I guadagni di prestazioni sono stati sostanziali. Confrontato con un processore per computer standard a ventidue thread, il design del chip è stato in grado di generare token venti volte più velocemente nella sua configurazione più piccola, anche quando operava su un sistema di memoria simulato intenzionalmente lento e difficile. I ricercatori hanno proiettato che versioni più grandi di questo chip potrebbero essere quasi duecento volte più veloci del computer di base. Più importante ancora, l'efficienza energetica è stata sbalorditiva. Si è stimato che il chip utilizzi circa tremila volte meno energia per parola generata rispetto al processore del computer. Questa efficienza deriva dalla capacità del chip di far scorrere i pesi accanto alle sue unità di calcolo alla massima velocità consentita dalla memoria, invece di attendere che il calcolo finisca prima di recuperare il pezzo di dato successivo.
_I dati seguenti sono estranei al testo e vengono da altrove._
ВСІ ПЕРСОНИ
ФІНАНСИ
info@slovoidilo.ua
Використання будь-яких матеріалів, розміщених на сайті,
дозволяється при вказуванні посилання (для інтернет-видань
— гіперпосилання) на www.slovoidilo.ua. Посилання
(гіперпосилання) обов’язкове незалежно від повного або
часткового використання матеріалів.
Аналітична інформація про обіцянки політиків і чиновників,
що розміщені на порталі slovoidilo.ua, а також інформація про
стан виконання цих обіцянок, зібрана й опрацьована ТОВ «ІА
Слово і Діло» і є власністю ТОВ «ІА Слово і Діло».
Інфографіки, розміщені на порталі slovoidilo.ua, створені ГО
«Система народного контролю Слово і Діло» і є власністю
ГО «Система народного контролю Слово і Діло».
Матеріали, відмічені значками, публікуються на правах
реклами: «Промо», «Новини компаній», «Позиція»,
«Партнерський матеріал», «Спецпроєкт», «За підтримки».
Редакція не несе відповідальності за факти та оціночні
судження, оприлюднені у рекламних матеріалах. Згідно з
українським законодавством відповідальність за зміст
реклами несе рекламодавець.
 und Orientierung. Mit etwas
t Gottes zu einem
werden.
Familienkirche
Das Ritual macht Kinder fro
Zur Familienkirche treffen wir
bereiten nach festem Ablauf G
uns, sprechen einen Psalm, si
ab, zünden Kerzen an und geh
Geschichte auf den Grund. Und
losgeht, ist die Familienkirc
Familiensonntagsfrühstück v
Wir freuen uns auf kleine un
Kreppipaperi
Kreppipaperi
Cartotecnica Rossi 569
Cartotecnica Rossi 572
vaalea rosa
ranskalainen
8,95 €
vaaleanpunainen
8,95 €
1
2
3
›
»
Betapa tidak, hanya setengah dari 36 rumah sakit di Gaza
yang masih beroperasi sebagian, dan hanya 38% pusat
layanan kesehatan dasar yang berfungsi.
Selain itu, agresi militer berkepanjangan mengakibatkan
Il lavoro non si è fermato alla simulazione. Per garantire che il design non fosse solo un esercizio teorico, il ricercatore ha preso la descrizione digitale del chip e l'ha elaborata attraverso un intero flusso di produzione utilizzato per creare veri chip di silicio. Questo processo ha convertito il design in un layout fisico che potesse essere stampato su un chip. Il layout risultante ha superato tutte le rigide regole richieste per la produzione, confermando che il design era fisicamente realizzabile. Sebbene la versione specifica testata sia stata costruita utilizzando una tecnologia di produzione più vecchia e grande, il layout riuscito ha provato che l'architettura è solida e potrebbe essere rimpicciolita con processi moderni e ad alta velocità. Il chip fisico, una volta costruito con componenti di memoria avanzate, si prevede sarà ancora più piccolo e veloce.
Questo progetto evidenzia un cambiamento nel modo in cui potremmo costruire il futuro dell'intelligenza artificiale. Invece di cercare di rendere i computer general-purpose più veloci, l'approccio si concentra sulla costruzione di piccoli motori specializzati che facciano una cosa alla perfezione. Separando la matematica difficile della gestione di numeri imprecisi nella fase di preparazione del software, l'hardware stesso può rimanere semplice, veloce e incredibilmente efficiente. Il successo di questo design suggerisce che possiamo eseguire sofisticati modelli linguistici "on the edge", in dispositivi che sono attualmente troppo piccoli per gestirli, senza sacrificare l'accuratezza che rende questi modelli utili. La strada da seguire prevede la scalabilità di questo design per gestire modelli più grandi e compiti linguistici più complessi, ma le fondamenta sono state gettate: un chip piccolo, verificato e producibile che può tradurre le lingue del mondo con la precisione di un supercomputer e l'efficienza di un dispositivo alimentato a batteria.